TASK TO COMPLETE: Because the entries hold pictures, reproduce only their words, exactly as written.

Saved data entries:
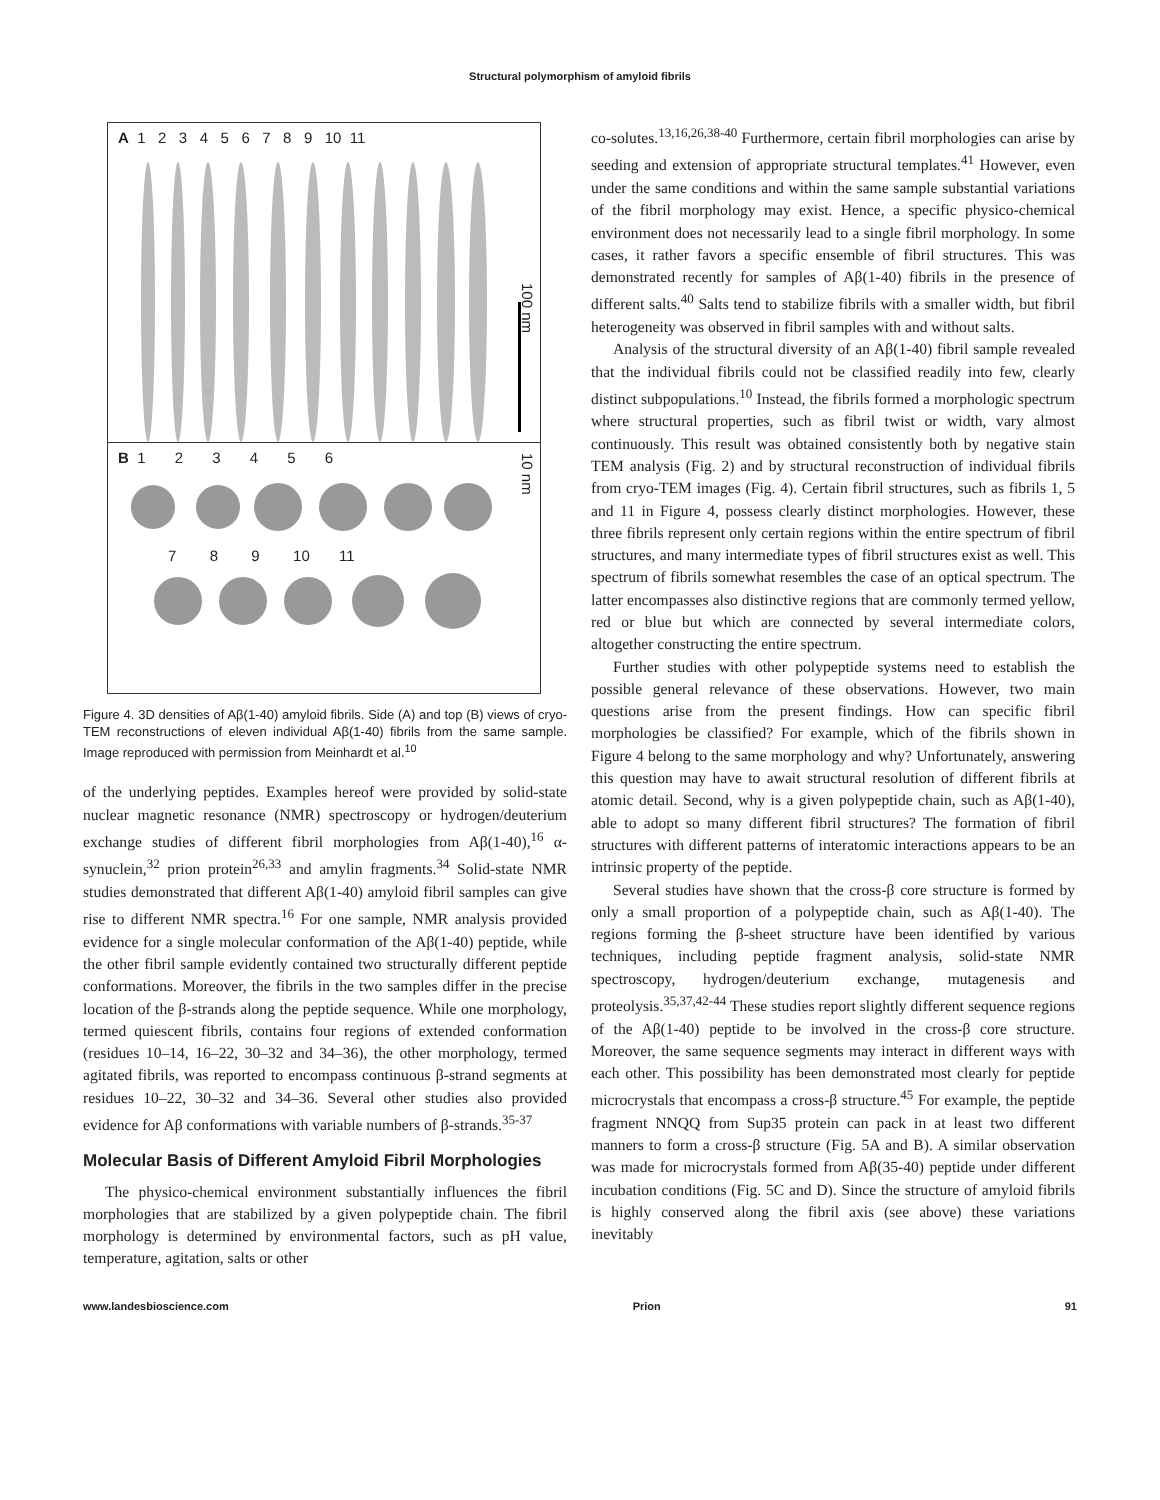Structural polymorphism of amyloid fibrils
A 1 2 3 4 5 6 7 8 9 10 11
100 nm
B 1 2 3 4 5 6
10 nm
7 8 9 10 11
Figure 4. 3D densities of Aβ(1-40) amyloid fibrils. Side (A) and top (B) views of cryo-TEM reconstructions of eleven individual Aβ(1-40) fibrils from the same sample. Image reproduced with permission from Meinhardt et al.<sup>10</sup>
of the underlying peptides. Examples hereof were provided by solid-state nuclear magnetic resonance (NMR) spectroscopy or hydrogen/deuterium exchange studies of different fibril morphologies from Aβ(1-40),<sup>16</sup> α-synuclein,<sup>32</sup> prion protein<sup>26,33</sup> and amylin fragments.<sup>34</sup> Solid-state NMR studies demonstrated that different Aβ(1-40) amyloid fibril samples can give rise to different NMR spectra.<sup>16</sup> For one sample, NMR analysis provided evidence for a single molecular conformation of the Aβ(1-40) peptide, while the other fibril sample evidently contained two structurally different peptide conformations. Moreover, the fibrils in the two samples differ in the precise location of the β-strands along the peptide sequence. While one morphology, termed quiescent fibrils, contains four regions of extended conformation (residues 10–14, 16–22, 30–32 and 34–36), the other morphology, termed agitated fibrils, was reported to encompass continuous β-strand segments at residues 10–22, 30–32 and 34–36. Several other studies also provided evidence for Aβ conformations with variable numbers of β-strands.<sup>35-37</sup>
Molecular Basis of Different Amyloid Fibril Morphologies
The physico-chemical environment substantially influences the fibril morphologies that are stabilized by a given polypeptide chain. The fibril morphology is determined by environmental factors, such as pH value, temperature, agitation, salts or other
co-solutes.<sup>13,16,26,38-40</sup> Furthermore, certain fibril morphologies can arise by seeding and extension of appropriate structural templates.<sup>41</sup> However, even under the same conditions and within the same sample substantial variations of the fibril morphology may exist. Hence, a specific physico-chemical environment does not necessarily lead to a single fibril morphology. In some cases, it rather favors a specific ensemble of fibril structures. This was demonstrated recently for samples of Aβ(1-40) fibrils in the presence of different salts.<sup>40</sup> Salts tend to stabilize fibrils with a smaller width, but fibril heterogeneity was observed in fibril samples with and without salts.
Analysis of the structural diversity of an Aβ(1-40) fibril sample revealed that the individual fibrils could not be classified readily into few, clearly distinct subpopulations.<sup>10</sup> Instead, the fibrils formed a morphologic spectrum where structural properties, such as fibril twist or width, vary almost continuously. This result was obtained consistently both by negative stain TEM analysis (Fig. 2) and by structural reconstruction of individual fibrils from cryo-TEM images (Fig. 4). Certain fibril structures, such as fibrils 1, 5 and 11 in Figure 4, possess clearly distinct morphologies. However, these three fibrils represent only certain regions within the entire spectrum of fibril structures, and many intermediate types of fibril structures exist as well. This spectrum of fibrils somewhat resembles the case of an optical spectrum. The latter encompasses also distinctive regions that are commonly termed yellow, red or blue but which are connected by several intermediate colors, altogether constructing the entire spectrum.
Further studies with other polypeptide systems need to establish the possible general relevance of these observations. However, two main questions arise from the present findings. How can specific fibril morphologies be classified? For example, which of the fibrils shown in Figure 4 belong to the same morphology and why? Unfortunately, answering this question may have to await structural resolution of different fibrils at atomic detail. Second, why is a given polypeptide chain, such as Aβ(1-40), able to adopt so many different fibril structures? The formation of fibril structures with different patterns of interatomic interactions appears to be an intrinsic property of the peptide.
Several studies have shown that the cross-β core structure is formed by only a small proportion of a polypeptide chain, such as Aβ(1-40). The regions forming the β-sheet structure have been identified by various techniques, including peptide fragment analysis, solid-state NMR spectroscopy, hydrogen/deuterium exchange, mutagenesis and proteolysis.<sup>35,37,42-44</sup> These studies report slightly different sequence regions of the Aβ(1-40) peptide to be involved in the cross-β core structure. Moreover, the same sequence segments may interact in different ways with each other. This possibility has been demonstrated most clearly for peptide microcrystals that encompass a cross-β structure.<sup>45</sup> For example, the peptide fragment NNQQ from Sup35 protein can pack in at least two different manners to form a cross-β structure (Fig. 5A and B). A similar observation was made for microcrystals formed from Aβ(35-40) peptide under different incubation conditions (Fig. 5C and D). Since the structure of amyloid fibrils is highly conserved along the fibril axis (see above) these variations inevitably
www.landesbioscience.com Prion 91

ANSWER SECTION:
Structural polymorphism of amyloid fibrils
A 1 2 3 4 5 6 7 8 9 10 11
100 nm
B 1 2 3 4 5 6
10 nm
7 8 9 10 11
Figure 4. 3D densities of Aβ(1-40) amyloid fibrils. Side (A) and top (B) views of cryo-TEM reconstructions of eleven individual Aβ(1-40) fibrils from the same sample. Image reproduced with permission from Meinhardt et al.<sup>10</sup>
of the underlying peptides. Examples hereof were provided by solid-state nuclear magnetic resonance (NMR) spectroscopy or hydrogen/deuterium exchange studies of different fibril morphologies from Aβ(1-40),<sup>16</sup> α-synuclein,<sup>32</sup> prion protein<sup>26,33</sup> and amylin fragments.<sup>34</sup> Solid-state NMR studies demonstrated that different Aβ(1-40) amyloid fibril samples can give rise to different NMR spectra.<sup>16</sup> For one sample, NMR analysis provided evidence for a single molecular conformation of the Aβ(1-40) peptide, while the other fibril sample evidently contained two structurally different peptide conformations. Moreover, the fibrils in the two samples differ in the precise location of the β-strands along the peptide sequence. While one morphology, termed quiescent fibrils, contains four regions of extended conformation (residues 10–14, 16–22, 30–32 and 34–36), the other morphology, termed agitated fibrils, was reported to encompass continuous β-strand segments at residues 10–22, 30–32 and 34–36. Several other studies also provided evidence for Aβ conformations with variable numbers of β-strands.<sup>35-37</sup>
Molecular Basis of Different Amyloid Fibril Morphologies
The physico-chemical environment substantially influences the fibril morphologies that are stabilized by a given polypeptide chain. The fibril morphology is determined by environmental factors, such as pH value, temperature, agitation, salts or other
co-solutes.<sup>13,16,26,38-40</sup> Furthermore, certain fibril morphologies can arise by seeding and extension of appropriate structural templates.<sup>41</sup> However, even under the same conditions and within the same sample substantial variations of the fibril morphology may exist. Hence, a specific physico-chemical environment does not necessarily lead to a single fibril morphology. In some cases, it rather favors a specific ensemble of fibril structures. This was demonstrated recently for samples of Aβ(1-40) fibrils in the presence of different salts.<sup>40</sup> Salts tend to stabilize fibrils with a smaller width, but fibril heterogeneity was observed in fibril samples with and without salts.
Analysis of the structural diversity of an Aβ(1-40) fibril sample revealed that the individual fibrils could not be classified readily into few, clearly distinct subpopulations.<sup>10</sup> Instead, the fibrils formed a morphologic spectrum where structural properties, such as fibril twist or width, vary almost continuously. This result was obtained consistently both by negative stain TEM analysis (Fig. 2) and by structural reconstruction of individual fibrils from cryo-TEM images (Fig. 4). Certain fibril structures, such as fibrils 1, 5 and 11 in Figure 4, possess clearly distinct morphologies. However, these three fibrils represent only certain regions within the entire spectrum of fibril structures, and many intermediate types of fibril structures exist as well. This spectrum of fibrils somewhat resembles the case of an optical spectrum. The latter encompasses also distinctive regions that are commonly termed yellow, red or blue but which are connected by several intermediate colors, altogether constructing the entire spectrum.
Further studies with other polypeptide systems need to establish the possible general relevance of these observations. However, two main questions arise from the present findings. How can specific fibril morphologies be classified? For example, which of the fibrils shown in Figure 4 belong to the same morphology and why? Unfortunately, answering this question may have to await structural resolution of different fibrils at atomic detail. Second, why is a given polypeptide chain, such as Aβ(1-40), able to adopt so many different fibril structures? The formation of fibril structures with different patterns of interatomic interactions appears to be an intrinsic property of the peptide.
Several studies have shown that the cross-β core structure is formed by only a small proportion of a polypeptide chain, such as Aβ(1-40). The regions forming the β-sheet structure have been identified by various techniques, including peptide fragment analysis, solid-state NMR spectroscopy, hydrogen/deuterium exchange, mutagenesis and proteolysis.<sup>35,37,42-44</sup> These studies report slightly different sequence regions of the Aβ(1-40) peptide to be involved in the cross-β core structure. Moreover, the same sequence segments may interact in different ways with each other. This possibility has been demonstrated most clearly for peptide microcrystals that encompass a cross-β structure.<sup>45</sup> For example, the peptide fragment NNQQ from Sup35 protein can pack in at least two different manners to form a cross-β structure (Fig. 5A and B). A similar observation was made for microcrystals formed from Aβ(35-40) peptide under different incubation conditions (Fig. 5C and D). Since the structure of amyloid fibrils is highly conserved along the fibril axis (see above) these variations inevitably
www.landesbioscience.com Prion 91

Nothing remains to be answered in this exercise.